### Travail demandé
**a)** Recopiez sans rien changer le passage du texte sur la zone de confort qui s'ouvre sur les mots « Par Bernard Fournier » et s'achève sur « versatilité des joueurs. ».
**b)** D'après le texte sur la zone de confort, répondez aux questions ci-dessous en marquant vos réponses de la même façon :
(i) Qui signe ce texte ?
(ii) Dans quels deux buts est-il conseillé de sortir de sa zone de confort ?
(iii) Que faut-il d'abord comprendre pour assurer le perfectionnement de soi et de son équipe ?

### Texte extrait
>>

La zone de confort 1 : Quelle sorte de joueur sommes-nous?

Par Bernard Fournier

En improvisation, la zone de confort est ce qu’un improvisateur se sent confortable et habile de faire dans l’arène, c’est-à-dire l’ensemble des situations dans lesquelles il se sent capable d’intervenir et d’y adapter sa personnalité et son style. Une fois cette zone de confort spécifique trouvée, il pourrait être possible de croire que le travail du joueur s’arrête là, mais ce n’est pas le cas. En improvisation (comme dans la plupart des choses dans la vie), ce n’est pas une mauvaise idée, voire même fortement recommandé, d’envisager de sortir de cette zone de confort, afin de maintenir son intérêt envers la discipline et augmenter la versatilité des joueurs.

Pour assurer le perfectionnement de soi, des autres membres de son équipe, et/ou d’une équipe dont on est l’entraîneur, il faut d’abord comprendre ce qu’est notre style comme joueur.

<<

### Ensemble de lignes
>>

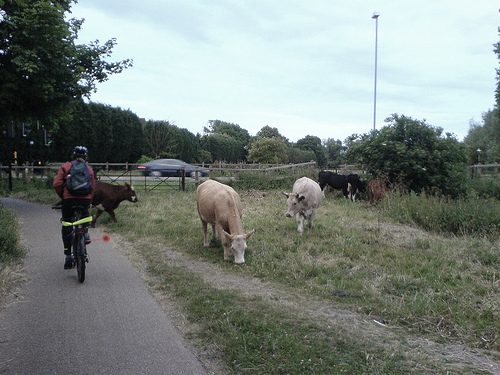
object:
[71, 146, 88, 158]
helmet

<<
>>

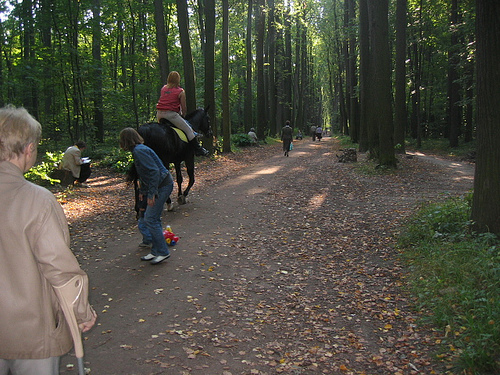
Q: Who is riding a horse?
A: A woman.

<<

### Réponses par consigne
**a)**
Par Bernard Fournier

En improvisation, la zone de confort est ce qu’un improvisateur se sent confortable et habile de faire dans l’arène, c’est-à-dire l’ensemble des situations dans lesquelles il se sent capable d’intervenir et d’y adapter sa personnalité et son style. Une fois cette zone de confort spécifique trouvée, il pourrait être possible de croire que le travail du joueur s’arrête là, mais ce n’est pas le cas. En improvisation (comme dans la plupart des choses dans la vie), ce n’est pas une mauvaise idée, voire même fortement recommandé, d’envisager de sortir de cette zone de confort, afin de maintenir son intérêt envers la discipline et augmenter la versatilité des joueurs.

**b)**
(i) Bernard Fournier.
(ii) Maintenir son intérêt envers la discipline et augmenter la versatilité des joueurs.
(iii) Ce qu'est notre style comme joueur.